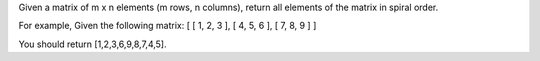 Given a matrix of m x n elements (m rows, n columns), return all elements of the matrix in spiral order.

For example,
Given the following matrix:
[
[ 1, 2, 3 ],
[ 4, 5, 6 ],
[ 7, 8, 9 ]
]

You should return [1,2,3,6,9,8,7,4,5].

+++

PROBLEM: Would you write out each entry word for word and omit the images?

ANSWER BELOW:
 Given a matrix of m x n elements (m rows, n columns), return all elements of the matrix in spiral order.

For example,
Given the following matrix:
[
[ 1, 2, 3 ],
[ 4, 5, 6 ],
[ 7, 8, 9 ]
]

You should return [1,2,3,6,9,8,7,4,5].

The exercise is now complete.